I like technology product reviews where it seems like the author is talking to you, and giving you insight into his background and environment. I am also partial to reviews where the author tries to use the product in his typical daily work, rather than in isolation. Those are the kind of reviews I try to write, and Ian Darwin and I are obviously from the same school in that respect.
In the course of this review, you find out little things about him like:
- he's Canadian,
- he uses Rogers Wireless, a GSM/GPRS-based provider which is comparable to AT&T Wireless in the States,
- he previously owned a Treo 180 and loved it, and
- he uses Macintosh OS X.
Little of this actually matters that much to the overall review, but it does provide the kind of context and depth that allows me to turn off my super-inquisitive mode. If he hadn't mentioned these things, I would have gone through the screenshots in the review and seen things like "ROGERS" and "sympatico.ca", and said to myself, "he must be Canadian!" and not focused as much on the substance of the review.
Since Ian Darwin is an ex-Treo 180 user, he was an excellent choice to do this review. He can speak from experience about how much of an improvement the Treo 600 is over its predecessors like the 180, 270, and 300.
I think it's important to understand the amount of customer feedback that was factored into the design of the Treo 600. This review highlights that, and simultaneously provides information about other important aspects like how solid and well built the 600 feels compared to other mobile phones.
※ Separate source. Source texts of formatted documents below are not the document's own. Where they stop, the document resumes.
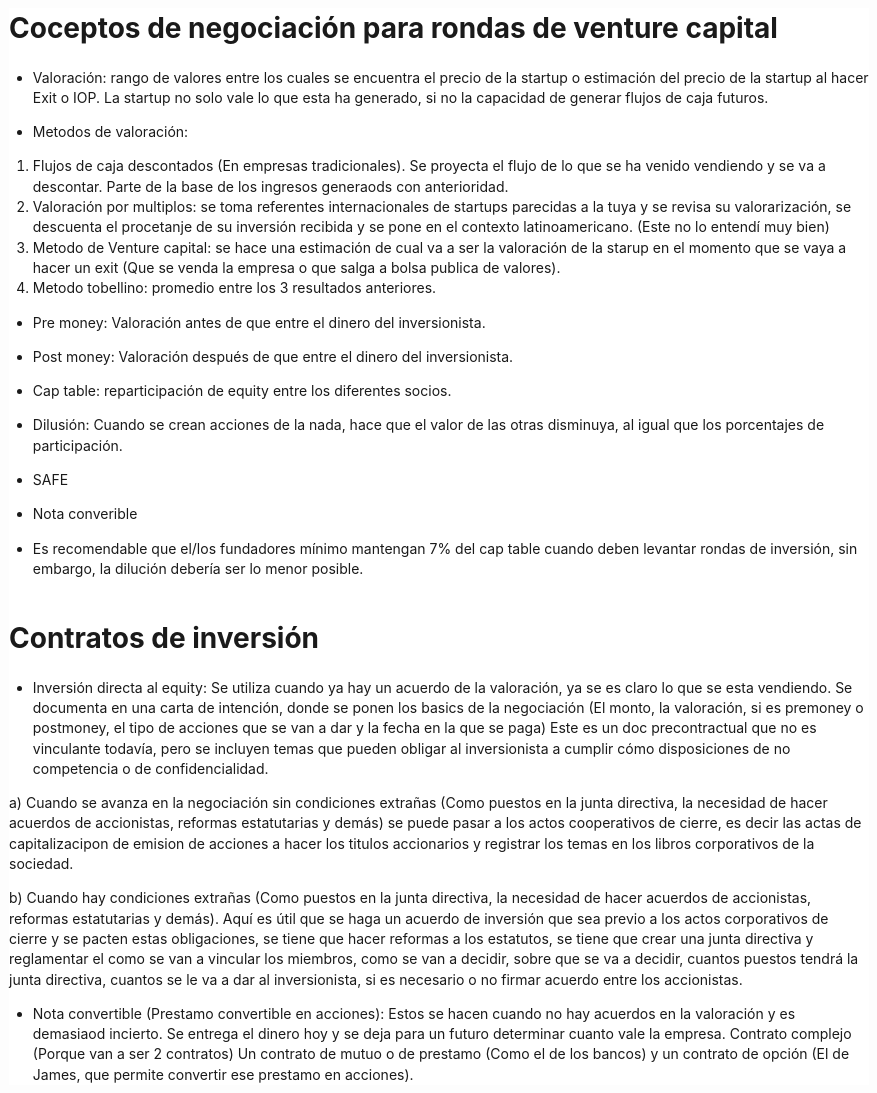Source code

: # Coceptos de negociación para rondas de venture capital

- Valoración: rango de valores entre los cuales se encuentra el precio de la startup o estimación del precio de la startup al hacer Exit o IOP. La startup no solo vale lo que esta ha generado, si no la capacidad de generar flujos de caja futuros.

* Metodos de valoración:
1. Flujos de caja descontados (En empresas tradicionales). Se proyecta el flujo de lo que se ha venido vendiendo y se va a descontar. Parte de la base de los ingresos generaods con anterioridad.
2. Valoración por multiplos: se toma referentes internacionales de startups parecidas a la tuya y se revisa su valorarización, se descuenta el procetanje de su inversión recibida y se pone en el contexto latinoamericano. (Este no lo entendí muy bien)
3. Metodo de Venture capital: se hace una estimación de cual va a ser la valoración de la starup en el momento que se vaya a hacer un exit (Que se venda la empresa o que salga a bolsa publica de valores).
4. Metodo tobellino: promedio entre los 3 resultados anteriores.

- Pre money: Valoración antes de que entre el dinero del inversionista.
- Post money: Valoración después de que entre el dinero del inversionista.

- Cap table: reparticipación de equity entre los diferentes socios.
- Dilusión: Cuando se crean acciones de la nada, hace que el valor de las otras disminuya, al igual que los porcentajes de participación.

- SAFE
- Nota converible
- Es recomendable que el/los fundadores mínimo mantengan 7% del cap table cuando deben levantar rondas de inversión, sin embargo, la dilución debería ser lo menor posible.

# Contratos de inversión

- Inversión directa al equity: Se utiliza cuando ya hay un acuerdo de la valoración, ya se es claro lo que se esta vendiendo. Se documenta en una carta de intención, donde se ponen los basics de la negociación (El monto, la valoración, si es premoney o postmoney, el tipo de acciones que se van a dar y la fecha en la que se paga) Este es un doc precontractual que no es vinculante todavía, pero se incluyen temas que pueden obligar al inversionista a cumplir cómo disposiciones de no competencia o de confidencialidad.

a) Cuando se avanza en la negociación sin condiciones extrañas (Como puestos en la junta directiva, la necesidad de hacer acuerdos de accionistas, reformas estatutarias y demás) se puede pasar a los actos cooperativos de cierre, es decir las actas de capitalizacipon de emision de acciones a hacer los titulos accionarios y registrar los temas en los libros corporativos de la sociedad. 

b) Cuando hay condiciones extrañas (Como puestos en la junta directiva, la necesidad de hacer acuerdos de accionistas, reformas estatutarias y demás). Aquí es útil que se haga un acuerdo de inversión que sea previo a los actos corporativos de cierre y se pacten estas obligaciones, se tiene que hacer reformas a los estatutos, se tiene que crear una junta directiva y reglamentar el como se van a vincular los miembros, como se van a decidir, sobre que se va a decidir, cuantos puestos tendrá la junta directiva, cuantos se le va a dar al inversionista, si es necesario o no firmar acuerdo entre los accionistas.

- Nota convertible (Prestamo convertible en acciones): Estos se hacen cuando no hay acuerdos en la valoración y es demasiaod incierto. Se entrega el dinero hoy y se deja para un futuro determinar cuanto vale la empresa. Contrato complejo (Porque van a ser 2 contratos) Un contrato de mutuo o de prestamo (Como el de los bancos) y un contrato de opción (El de James, que permite convertir ese prestamo en acciones).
If you've read Operation Gadget recently, you know that my Treo 180 lid broke right at the point of maximum stress, and that I sought out a replacement for it on eBay rather than spend bigger money on upgrading. I'm pretty sure I want a Treo 600 of my own someday as my key mobile device, and the most critical aspect of any Treo 600 review to me is did Handspring/palmOne address the durability issues with the first-generation Communicators? This review addresses that question and probably most others that are likely to spring up in readers' minds.
Ian's review also includes must haves like:
- box contents,
- size comparisons with other mobile phones,
- photos of critical parts of the device like the keyboard and the five-way navigation button,
- screen shots of many Treo 600 applications with detailed explanations,
- illustrations of proxy-free web browsing, one of the key improvements over previous Treos, and
- real-world battery life estimates, and illustration of what the Treo does when it is running out of power.
Ian Darwin covered a lot of territory in this review, and it's hard for me to think of anything I would want to know that he did not mention. I think this is a must read for anyone who is considering purchase of a Treo 600, and is probably the best single review I've seen of the device up to now.